How much energy would it take to drive the million miles the battery lasts? It would take roughly 320 megawatt hours (320 000 kWh), or almost four years of non-stop sauna. In a modern nuclear reactor, producing this would take around 80 fuel pellets. Not many of us drive that much in a year, so we might use perhaps half of that, a handful of fuel pellets, for a lifetime of EV driving.
A single fuel pellet might be enough
In the future, we will move gradually to next generation technology called breeder reactors. They can utilize the nuclear energy in uranium (or thorium) much more fully than the current generation of reactors. This will allow us to make another giant leap in our energy density journey. A single fuel pellet can then produce a lifetime of EV driving. Other energy use, from electricity to heating and other services, would use a couple more pellets. The spent fuel from these pellets would be only a handful, fitting into one’s pocket. These breeder reactors can also use the spent fuel from current generation of reactors as their fuel source, so uranium is not used wastefully even in current reactors.

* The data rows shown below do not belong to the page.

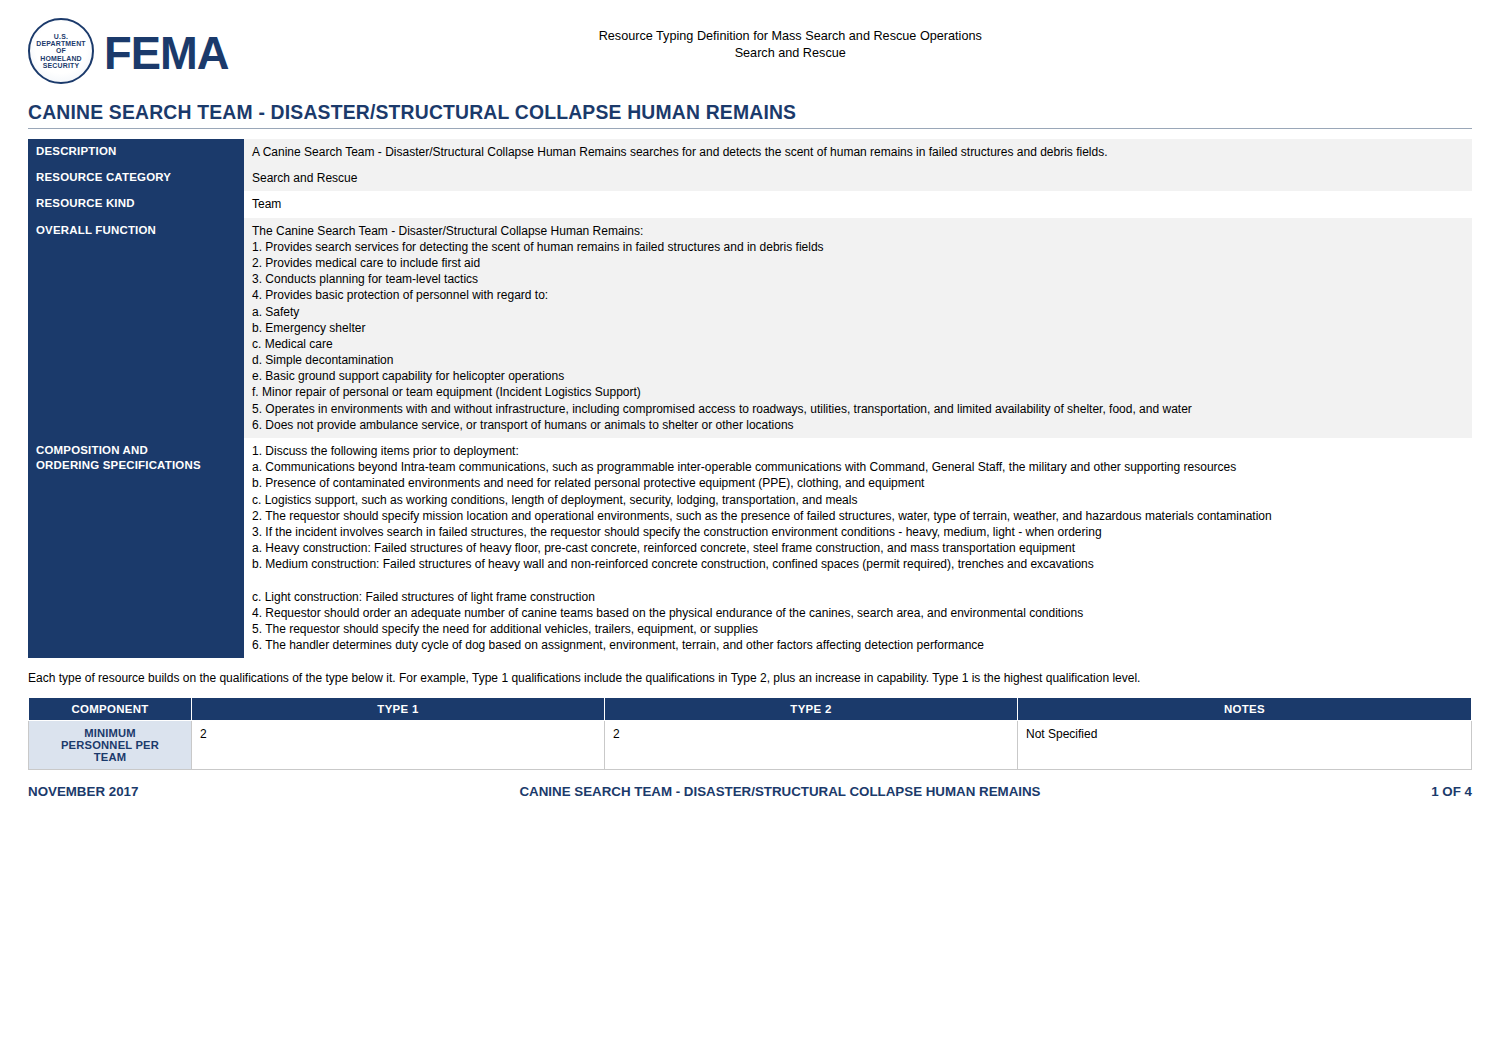U.S. DEPARTMENT
OF
HOMELAND
SECURITY
FEMA
Resource Typing Definition for Mass Search and Rescue Operations
Search and Rescue
CANINE SEARCH TEAM - DISASTER/STRUCTURAL COLLAPSE HUMAN REMAINS
| DESCRIPTION | A Canine Search Team - Disaster/Structural Collapse Human Remains searches for and detects the scent of human remains in failed structures and debris fields. |
| RESOURCE CATEGORY | Search and Rescue |
| RESOURCE KIND | Team |
| OVERALL FUNCTION | The Canine Search Team - Disaster/Structural Collapse Human Remains: 1. Provides search services for detecting the scent of human remains in failed structures and in debris fields 2. Provides medical care to include first aid 3. Conducts planning for team-level tactics 4. Provides basic protection of personnel with regard to: a. Safety b. Emergency shelter c. Medical care d. Simple decontamination e. Basic ground support capability for helicopter operations f. Minor repair of personal or team equipment (Incident Logistics Support) 5. Operates in environments with and without infrastructure, including compromised access to roadways, utilities, transportation, and limited availability of shelter, food, and water 6. Does not provide ambulance service, or transport of humans or animals to shelter or other locations |
| COMPOSITION AND ORDERING SPECIFICATIONS | 1. Discuss the following items prior to deployment: a. Communications beyond Intra-team communications, such as programmable inter-operable communications with Command, General Staff, the military and other supporting resources b. Presence of contaminated environments and need for related personal protective equipment (PPE), clothing, and equipment c. Logistics support, such as working conditions, length of deployment, security, lodging, transportation, and meals 2. The requestor should specify mission location and operational environments, such as the presence of failed structures, water, type of terrain, weather, and hazardous materials contamination 3. If the incident involves search in failed structures, the requestor should specify the construction environment conditions - heavy, medium, light - when ordering a. Heavy construction: Failed structures of heavy floor, pre-cast concrete, reinforced concrete, steel frame construction, and mass transportation equipment b. Medium construction: Failed structures of heavy wall and non-reinforced concrete construction, confined spaces (permit required), trenches and excavations c. Light construction: Failed structures of light frame construction 4. Requestor should order an adequate number of canine teams based on the physical endurance of the canines, search area, and environmental conditions 5. The requestor should specify the need for additional vehicles, trailers, equipment, or supplies 6. The handler determines duty cycle of dog based on assignment, environment, terrain, and other factors affecting detection performance |
Each type of resource builds on the qualifications of the type below it. For example, Type 1 qualifications include the qualifications in Type 2, plus an increase in capability. Type 1 is the highest qualification level.
| COMPONENT | TYPE 1 | TYPE 2 | NOTES |
| --- | --- | --- | --- |
| MINIMUM PERSONNEL PER TEAM | 2 | 2 | Not Specified |
NOVEMBER 2017
CANINE SEARCH TEAM - DISASTER/STRUCTURAL COLLAPSE HUMAN REMAINS
1 OF 4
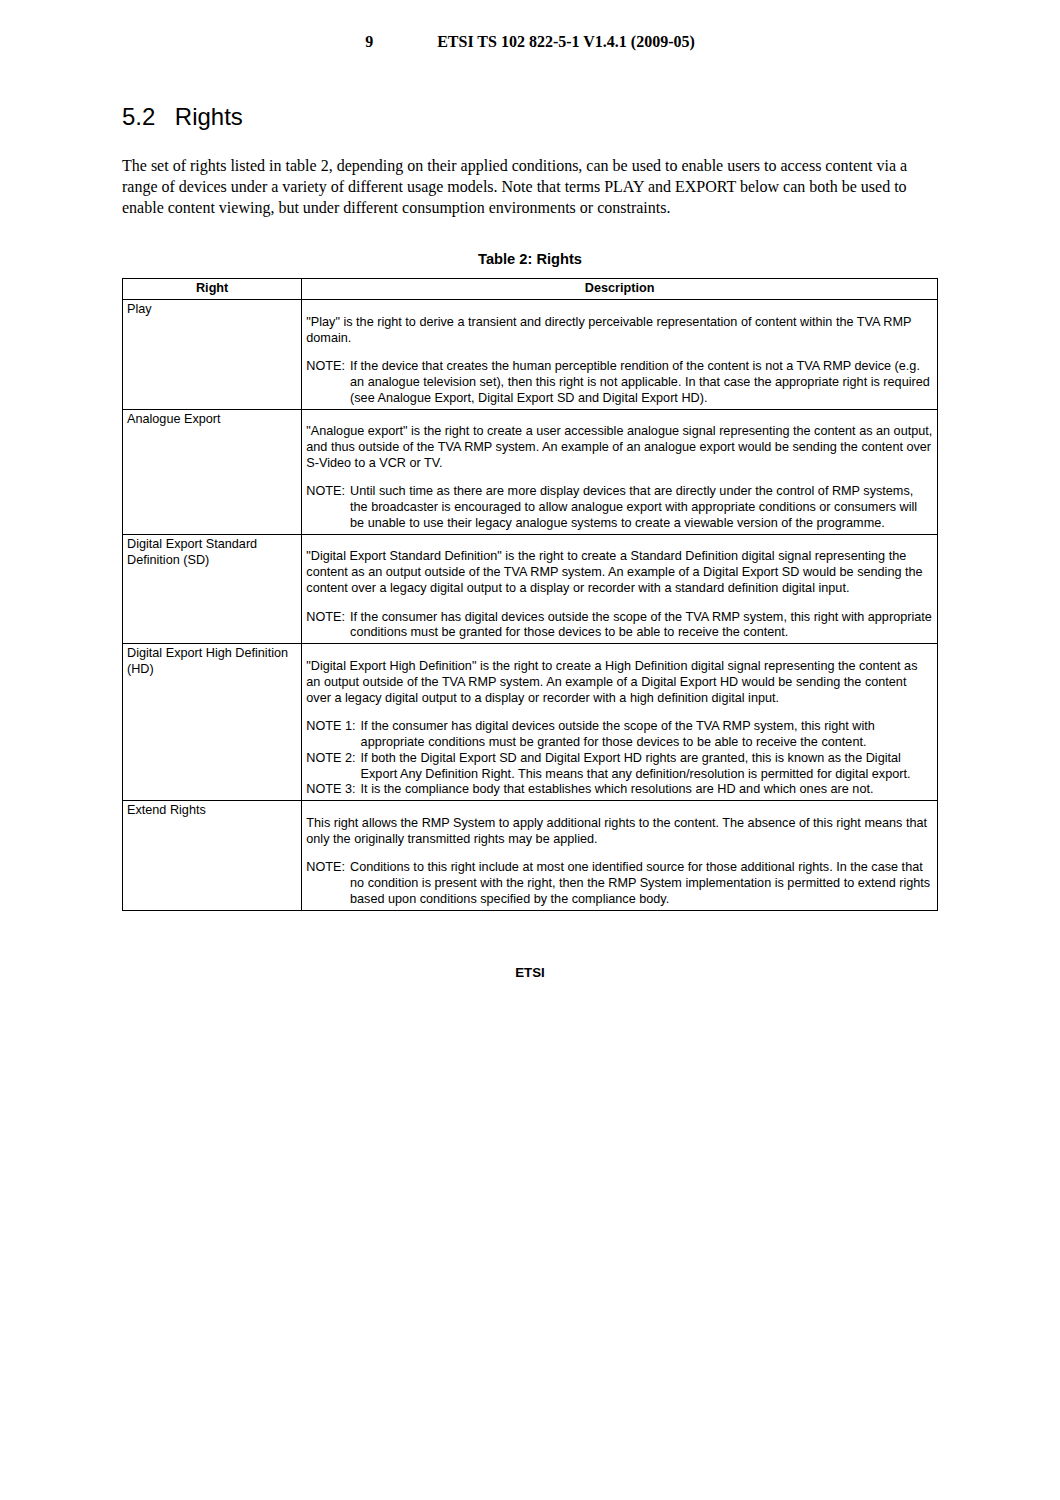9 ETSI TS 102 822-5-1 V1.4.1 (2009-05)
5.2 Rights
The set of rights listed in table 2, depending on their applied conditions, can be used to enable users to access content via a range of devices under a variety of different usage models. Note that terms PLAY and EXPORT below can both be used to enable content viewing, but under different consumption environments or constraints.
Table 2: Rights
| Right | Description |
| --- | --- |
| Play | "Play" is the right to derive a transient and directly perceivable representation of content within the TVA RMP domain. NOTE: If the device that creates the human perceptible rendition of the content is not a TVA RMP device (e.g. an analogue television set), then this right is not applicable. In that case the appropriate right is required (see Analogue Export, Digital Export SD and Digital Export HD). |
| Analogue Export | "Analogue export" is the right to create a user accessible analogue signal representing the content as an output, and thus outside of the TVA RMP system. An example of an analogue export would be sending the content over S-Video to a VCR or TV. NOTE: Until such time as there are more display devices that are directly under the control of RMP systems, the broadcaster is encouraged to allow analogue export with appropriate conditions or consumers will be unable to use their legacy analogue systems to create a viewable version of the programme. |
| Digital Export Standard Definition (SD) | "Digital Export Standard Definition" is the right to create a Standard Definition digital signal representing the content as an output outside of the TVA RMP system. An example of a Digital Export SD would be sending the content over a legacy digital output to a display or recorder with a standard definition digital input. NOTE: If the consumer has digital devices outside the scope of the TVA RMP system, this right with appropriate conditions must be granted for those devices to be able to receive the content. |
| Digital Export High Definition (HD) | "Digital Export High Definition" is the right to create a High Definition digital signal representing the content as an output outside of the TVA RMP system. An example of a Digital Export HD would be sending the content over a legacy digital output to a display or recorder with a high definition digital input. NOTE 1: If the consumer has digital devices outside the scope of the TVA RMP system, this right with appropriate conditions must be granted for those devices to be able to receive the content. NOTE 2: If both the Digital Export SD and Digital Export HD rights are granted, this is known as the Digital Export Any Definition Right. This means that any definition/resolution is permitted for digital export. NOTE 3: It is the compliance body that establishes which resolutions are HD and which ones are not. |
| Extend Rights | This right allows the RMP System to apply additional rights to the content. The absence of this right means that only the originally transmitted rights may be applied. NOTE: Conditions to this right include at most one identified source for those additional rights. In the case that no condition is present with the right, then the RMP System implementation is permitted to extend rights based upon conditions specified by the compliance body. |
ETSI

The implications of this cheat code that using uranium and nuclear energy gives us are immense. Energy is behind most of the products and services that enable our high living standards. The cheat code embedded in nuclear fuel would allow us to live good, high-energy lives with minimal environmental impact from energy production, and enable high rates of energy intensive recycling for our material needs. Instead of releasing hundreds of tons of CO2 emissions and small particulate pollution through our lifetimes, the waste from producing our energy with nuclear reactors could fit in our coffin with us when it is all over.
Of course, it would be prudent to store the waste products in a suitable pool of water to cool down safely, maybe in a dry cask canister after that and perhaps eventually put the waste into a final repository for long term storage. Even this is relatively easy to do, as there is so little of the waste product thanks to the cheat code.